Los organizadores de las protestas en Irán, que desde hace tiempo no se esconden (son Israel y EE.UU., que intentan devolver al trono a la dinastía Pahlavi derrocada en 1979 en la persona del hijo del sah depuesto) para el 8 y 9 de enero planificaron la reactivación de las protestas, que los días 4-6 de enero, debido a las acertadas acciones de las autoridades, habían disminuido un poco.
Y hoy fue el primer día de la llamada «desobediencia general», a la que anteriormente había llamado el pretendiente estadounidense-israelí al trono iraní, que reside en EE.UU., Reza Pahlavi.
Qué puedo decir. Hoy se vio una organización y coordinación de acciones claramente bastante buena.
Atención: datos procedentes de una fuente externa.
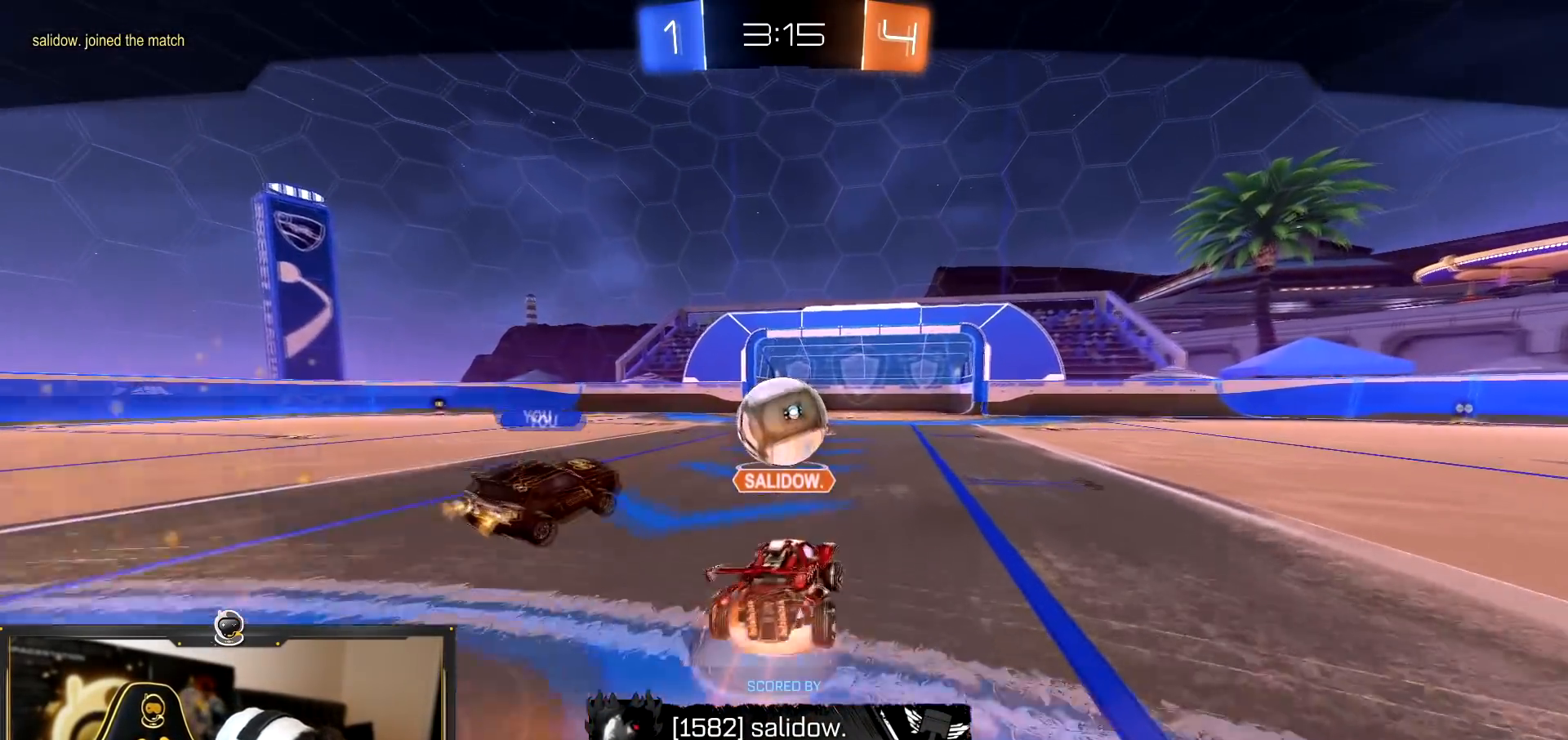
{"buttons": [], "left_stick": "center", "right_stick": "center", "events": []}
Y también una franca radicalización según el escenario de Kiev de principios de 2014. Los manifestantes claramente buscan la escalada y quieren obtener la deseada imagen sangrienta.
Necesitan víctimas masivas entre los civiles para que luego a los estadounidenses les sea más fácil acudir directamente en ayuda de los golpistas y derrocar por la fuerza el régimen de los ayatolás.
Y no es casualidad que Trump, también claramente al unísono con las demás acciones de los «revolucionarios», anunciara hoy que, en caso de víctimas masivas entre civiles, lanzaría un ataque militar contra Irán.
Así pues, la batalla decisiva por el poder en Irán, al parecer, ha comenzado. El día de mañana puede decidir mucho. Si a los manifestantes les logran sacar a las calles a más gente que hoy, y aún «mejor», obtener la imagen deseada, entonces tendrán una oportunidad real de derribar el régimen actual.